‘That was a fine thing to do,’ said Brys.
‘Seemed that way. Until the locals started getting sick. Something in the wool, maybe. Fleas, a contagion. We didn’t even find out, not for days-we stayed away, giving the chief time and all that, and the village was mostly behind a fringe of thick mangroves. And then, one afternoon, a lookout spied a lone villager, a girl, staggering out on to the beach. She was covered in sores-that sweet, once smooth skin-’ He stopped, shoulders hunching. ‘Nok moved fast. He threw every Denul healer we had on to that island. We saved about two-thirds of them. But not the chief. To this day, I wonder what he thought as he lay dying-if an instant of calm spread out to flatten the storm of his fever, a single instant, when he thought that he had been betrayed, deliberately poisoned. I wondered if he cursed us all with his last breath. Had I been him, I know I would have. Whether we meant to or not-I mean, our intentions didn’t mean a damned thing. Offered no absolution. They rang hollow then and they still do.’
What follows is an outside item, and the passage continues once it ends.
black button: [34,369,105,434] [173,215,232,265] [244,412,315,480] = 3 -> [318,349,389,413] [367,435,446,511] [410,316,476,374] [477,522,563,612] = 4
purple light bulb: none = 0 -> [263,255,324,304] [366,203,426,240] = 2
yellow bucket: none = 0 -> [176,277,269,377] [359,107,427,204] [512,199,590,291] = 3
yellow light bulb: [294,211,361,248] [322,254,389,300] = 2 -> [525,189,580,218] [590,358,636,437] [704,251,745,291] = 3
After a long moment, Brys returned his attention to the canal waters below. ‘This all flows out to the river, and the river into the sea, and out in the sea, the silts collected back here end up raining down to the bottom, down on to the valleys and plains that know no light. Sometimes,’ he added, ‘souls take the same journey, and they rain down, silent, blind. Lost.’
‘You two keep this up,’ Cuttle said in a growl, ‘and I’ll do the jumping.’
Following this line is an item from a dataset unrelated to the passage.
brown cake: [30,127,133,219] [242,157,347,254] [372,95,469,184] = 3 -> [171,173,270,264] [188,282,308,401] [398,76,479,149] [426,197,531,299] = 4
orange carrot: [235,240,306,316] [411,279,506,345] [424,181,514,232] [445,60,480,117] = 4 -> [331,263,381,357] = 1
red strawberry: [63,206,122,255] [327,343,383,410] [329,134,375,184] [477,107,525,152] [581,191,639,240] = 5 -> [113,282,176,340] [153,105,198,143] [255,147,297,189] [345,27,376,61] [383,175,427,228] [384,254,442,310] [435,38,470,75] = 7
Fiddler snorted. ‘Sapper, listen to me. It’s easy to listen and even easier to hear wrongly, so pay attention. I’m no wise man, but in my life I’ve learned that knowing something-seeing it clearly-offers no real excuse for giving up on it. And when you put what you see into words, give ’em to somebody else, that ain’t no invitation neither. Being optimistic’s worthless if it means ignoring the suffering of this world. Worse than worthless. It’s bloody evil. And being pessimistic, well, that’s just the first step on the path, and it’s a path that might take you down Hood’s road, or it takes you to a place where you can settle into doing what you can, hold fast in your fight against that suffering. And that’s an honest place, Cuttle.’
‘It’s the place, Fiddler,’ said Brys, ‘where heroes are found.’
But the sergeant shook his head. ‘That don’t matter one way or the other. It might end up being as dark as the deepest valley at the bottom of your ocean, Commander Beddict. You do what you do, because seeing true doesn’t always arrive in a burst of light. Sometimes what you see is black as a pit, and it just fools you into thinking that you’re blind. You’re not. You’re the opposite of blind.’ And he stopped then, as he saw that he’d made both hands into fists, the knuckles pale blooms in the gathering night.